If this all makes no sense – quite likely it doesn’t – it’s possibly because I’m in a COVID fog. Will it lift? Time will tell. This thing is still new enough that not even the doctor can tell me. I suppose it will; other things like it have. I’ve been sick before, and then well. You recover from sickness – unless you die.
But how will I recover from disillusionment? I was supposed to be spared this. I did everything they told me – everything “right.” And yet, here I am, positive for the second time in as many weeks, wondering what justice there is in that. It’s such doubts as these that can disturb one’s faith, when COVID happens to masked people.
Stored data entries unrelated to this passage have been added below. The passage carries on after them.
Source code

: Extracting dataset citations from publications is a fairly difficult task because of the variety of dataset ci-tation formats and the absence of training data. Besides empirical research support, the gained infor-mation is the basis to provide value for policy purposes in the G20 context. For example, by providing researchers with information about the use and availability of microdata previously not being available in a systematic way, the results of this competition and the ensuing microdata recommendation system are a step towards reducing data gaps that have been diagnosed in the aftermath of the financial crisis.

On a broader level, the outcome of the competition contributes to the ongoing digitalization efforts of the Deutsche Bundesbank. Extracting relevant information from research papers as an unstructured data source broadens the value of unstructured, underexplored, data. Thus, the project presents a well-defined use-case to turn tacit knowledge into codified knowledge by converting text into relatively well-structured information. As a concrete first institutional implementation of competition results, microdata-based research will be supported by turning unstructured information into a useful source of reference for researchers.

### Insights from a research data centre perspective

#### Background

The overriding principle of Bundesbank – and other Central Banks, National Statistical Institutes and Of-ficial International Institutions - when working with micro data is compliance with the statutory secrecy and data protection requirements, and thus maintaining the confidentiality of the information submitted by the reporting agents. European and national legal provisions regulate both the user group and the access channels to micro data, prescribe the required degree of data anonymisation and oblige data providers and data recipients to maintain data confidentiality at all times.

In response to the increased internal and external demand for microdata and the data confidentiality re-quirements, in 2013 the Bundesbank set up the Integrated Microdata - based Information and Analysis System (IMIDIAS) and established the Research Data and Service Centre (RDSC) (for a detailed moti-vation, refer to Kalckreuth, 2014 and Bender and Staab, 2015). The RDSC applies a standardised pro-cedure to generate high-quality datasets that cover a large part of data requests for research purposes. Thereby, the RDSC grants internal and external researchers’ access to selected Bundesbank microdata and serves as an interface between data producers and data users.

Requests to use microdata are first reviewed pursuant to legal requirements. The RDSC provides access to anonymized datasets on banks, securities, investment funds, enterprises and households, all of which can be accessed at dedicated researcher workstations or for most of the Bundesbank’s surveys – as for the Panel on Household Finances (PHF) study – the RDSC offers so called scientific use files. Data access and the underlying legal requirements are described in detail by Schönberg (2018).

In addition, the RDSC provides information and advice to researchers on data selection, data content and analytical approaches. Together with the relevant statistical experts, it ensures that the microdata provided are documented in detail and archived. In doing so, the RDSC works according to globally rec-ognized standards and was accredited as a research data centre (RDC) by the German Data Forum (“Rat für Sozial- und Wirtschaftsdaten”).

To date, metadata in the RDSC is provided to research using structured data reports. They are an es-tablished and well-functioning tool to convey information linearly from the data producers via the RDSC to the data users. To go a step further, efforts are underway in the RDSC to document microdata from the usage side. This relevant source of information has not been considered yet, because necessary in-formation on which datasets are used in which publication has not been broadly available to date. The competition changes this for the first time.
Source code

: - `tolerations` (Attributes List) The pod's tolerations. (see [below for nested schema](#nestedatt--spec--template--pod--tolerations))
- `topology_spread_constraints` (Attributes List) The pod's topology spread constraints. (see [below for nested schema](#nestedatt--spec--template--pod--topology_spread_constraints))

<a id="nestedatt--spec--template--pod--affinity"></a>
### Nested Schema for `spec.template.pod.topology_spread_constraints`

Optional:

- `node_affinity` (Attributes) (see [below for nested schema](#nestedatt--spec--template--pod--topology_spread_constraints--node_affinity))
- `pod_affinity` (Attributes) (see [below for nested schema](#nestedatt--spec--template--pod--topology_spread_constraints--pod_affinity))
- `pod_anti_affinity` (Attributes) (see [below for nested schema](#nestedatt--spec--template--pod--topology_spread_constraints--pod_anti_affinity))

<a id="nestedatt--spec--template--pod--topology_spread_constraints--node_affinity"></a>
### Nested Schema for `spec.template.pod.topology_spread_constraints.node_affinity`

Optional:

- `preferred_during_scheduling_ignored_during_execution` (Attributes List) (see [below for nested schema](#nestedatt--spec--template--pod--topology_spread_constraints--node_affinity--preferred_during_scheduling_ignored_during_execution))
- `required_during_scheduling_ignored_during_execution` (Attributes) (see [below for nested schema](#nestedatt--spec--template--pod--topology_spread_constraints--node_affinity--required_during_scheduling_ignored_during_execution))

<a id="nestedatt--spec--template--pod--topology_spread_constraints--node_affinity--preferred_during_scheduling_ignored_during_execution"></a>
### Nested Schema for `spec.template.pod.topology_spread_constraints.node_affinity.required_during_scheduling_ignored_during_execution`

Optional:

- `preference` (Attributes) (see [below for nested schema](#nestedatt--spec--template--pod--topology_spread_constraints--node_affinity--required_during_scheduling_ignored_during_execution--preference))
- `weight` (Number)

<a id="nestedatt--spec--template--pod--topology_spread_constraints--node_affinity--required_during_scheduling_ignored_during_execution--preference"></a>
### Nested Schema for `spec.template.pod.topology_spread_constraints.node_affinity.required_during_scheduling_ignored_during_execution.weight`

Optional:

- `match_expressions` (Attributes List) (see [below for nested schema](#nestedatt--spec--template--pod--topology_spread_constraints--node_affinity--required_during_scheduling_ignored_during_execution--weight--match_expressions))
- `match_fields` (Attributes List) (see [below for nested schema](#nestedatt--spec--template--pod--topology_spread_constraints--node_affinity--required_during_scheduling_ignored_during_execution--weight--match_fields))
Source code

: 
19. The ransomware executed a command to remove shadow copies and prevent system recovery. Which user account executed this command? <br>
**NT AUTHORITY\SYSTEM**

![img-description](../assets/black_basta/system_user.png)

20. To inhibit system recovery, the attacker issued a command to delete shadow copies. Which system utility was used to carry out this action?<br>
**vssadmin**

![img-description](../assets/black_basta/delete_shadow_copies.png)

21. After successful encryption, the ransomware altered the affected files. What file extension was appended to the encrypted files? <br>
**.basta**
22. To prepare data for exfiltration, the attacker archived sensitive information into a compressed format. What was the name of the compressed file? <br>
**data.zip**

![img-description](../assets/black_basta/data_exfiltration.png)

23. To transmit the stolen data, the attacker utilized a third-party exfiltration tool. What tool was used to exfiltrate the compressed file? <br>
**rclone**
PS Since this piece was written, I have returned to what passes for normal. Doubts have departed; belief, returned. So don’t get me wrong: I’m not making light of COVID, nor of the means we have to mitigate it. I can now attest from personal experience that it’s still amongst us and can still be nasty. Get vaxxed and boosted; mask; stay FAR away from other humans (Oh, dear, that’s the Howard Hughes coming out again); and, when taking Paxlovid, drink tea instead of coffee – with LOTS of sugar!
Good read! If it were a painting, it would be titled The Disillusionment of the Righteous.
You captured it. Now I know what to look forward to when my Covid number comes around.